═══ INPUT
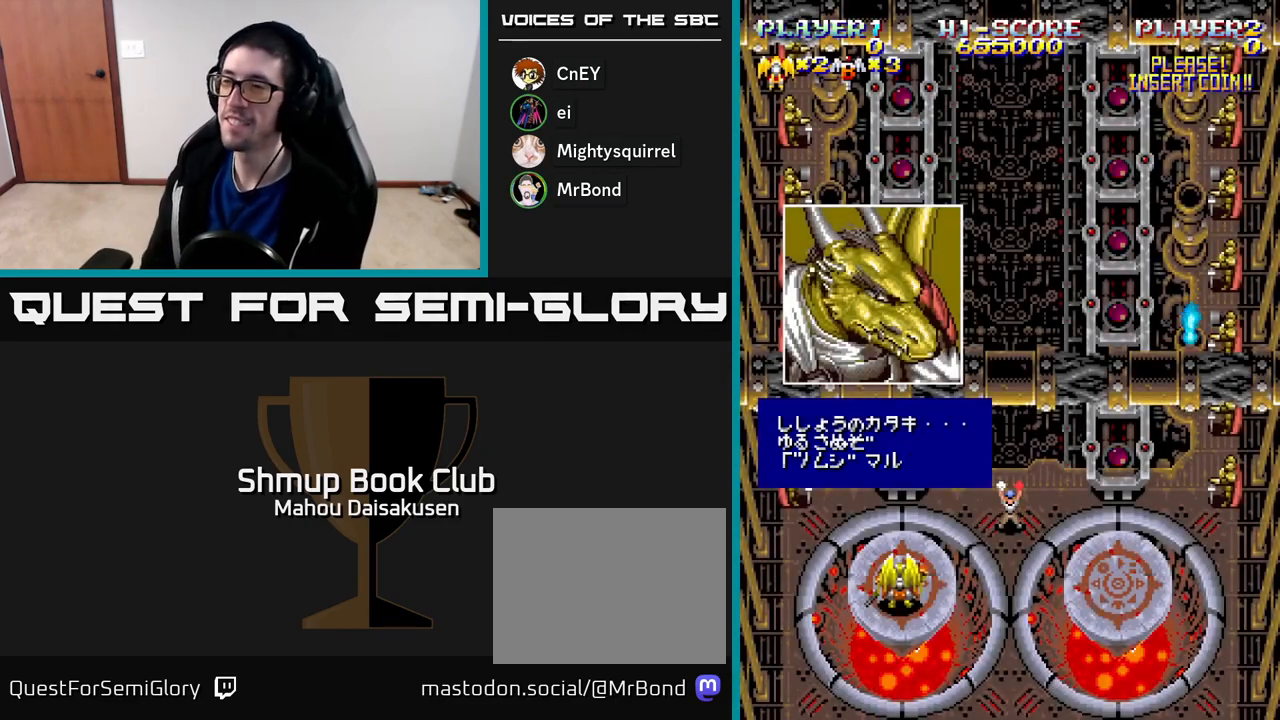
{"buttons": ["A"], "right_stick": "center", "events": []}
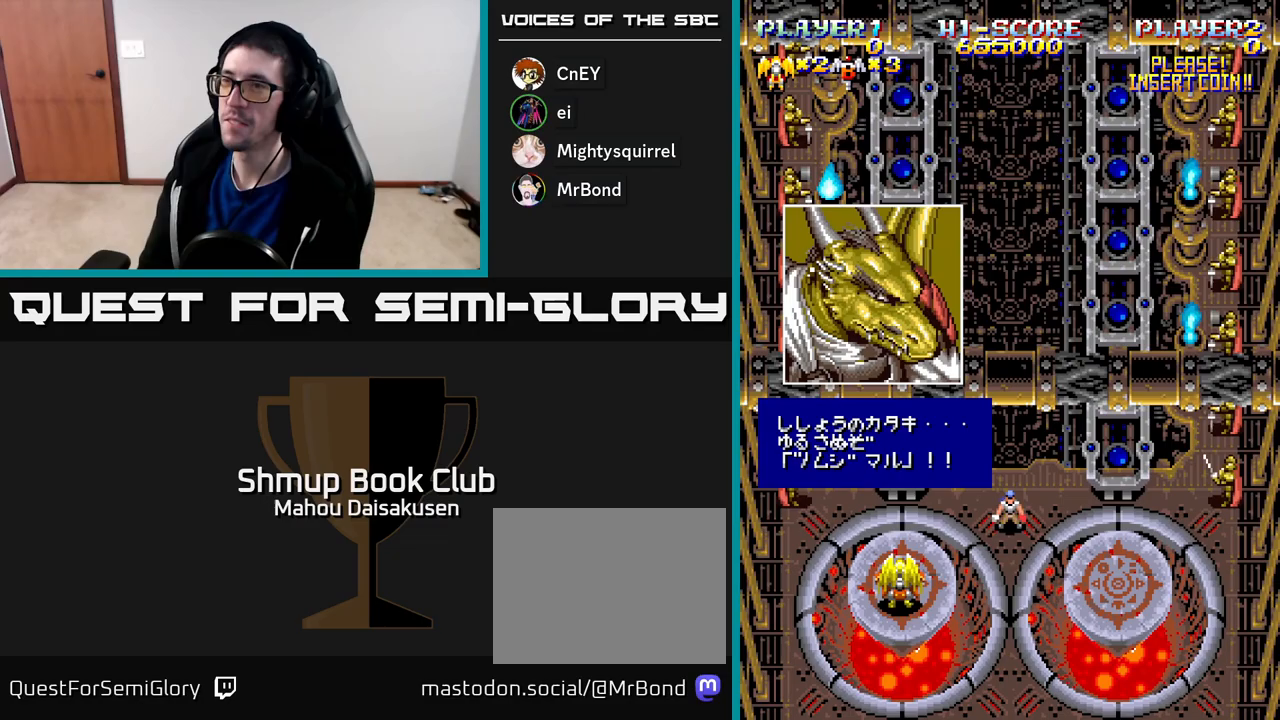
{"buttons": ["A"], "right_stick": "center", "events": []}
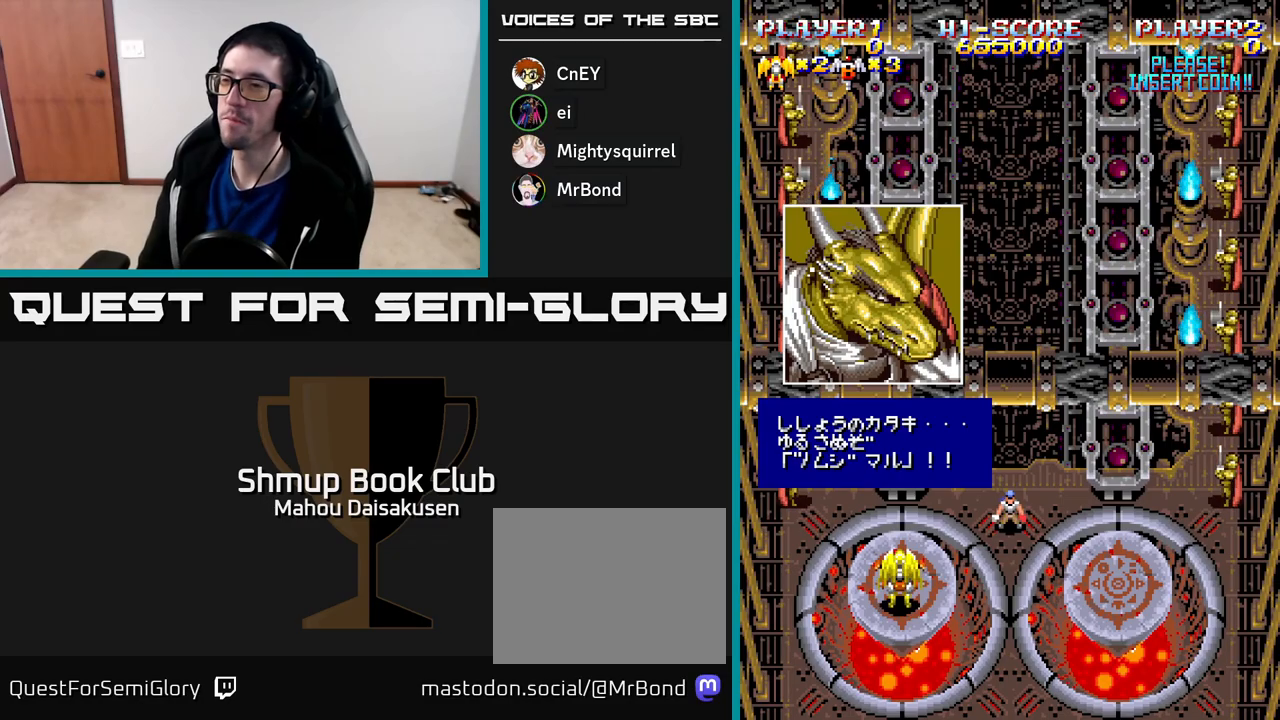
{"buttons": ["DPAD_UP"], "right_stick": "center", "events": [[267, "DPAD_UP", "down"], [400, "A", "up"]]}
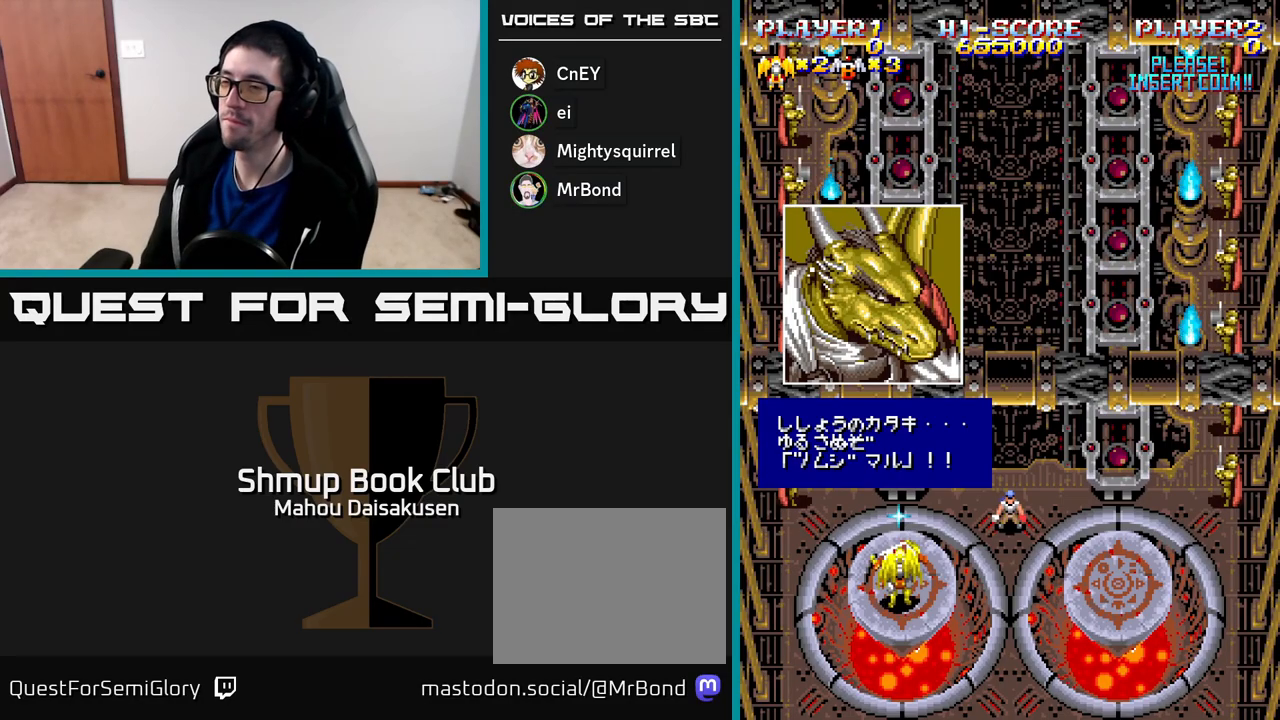
{"buttons": ["A", "DPAD_UP"], "right_stick": "center", "events": [[167, "A", "down"]]}
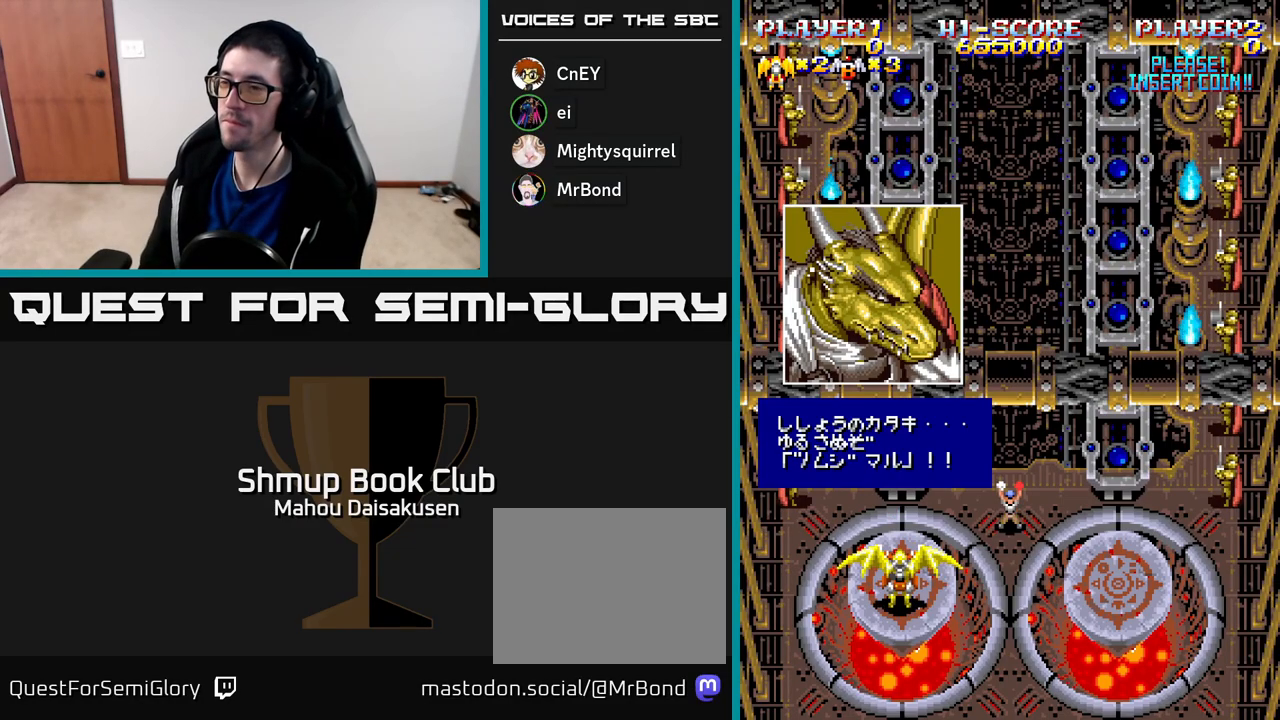
{"buttons": ["A"], "right_stick": "center", "events": [[67, "DPAD_UP", "up"]]}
══════
=== PROBLEM REQUIREMENTS ===
The answer must match the entries above line for line, with the pictures dropped.

=== RESPONSE FOR THIS EXERCISE ===
{"buttons": ["A"], "right_stick": "center", "events": []}
{"buttons": ["A"], "right_stick": "center", "events": []}
{"buttons": ["DPAD_UP"], "right_stick": "center", "events": [[267, "DPAD_UP", "down"], [400, "A", "up"]]}
{"buttons": ["A", "DPAD_UP"], "right_stick": "center", "events": [[167, "A", "down"]]}
{"buttons": ["A"], "right_stick": "center", "events": [[67, "DPAD_UP", "up"]]}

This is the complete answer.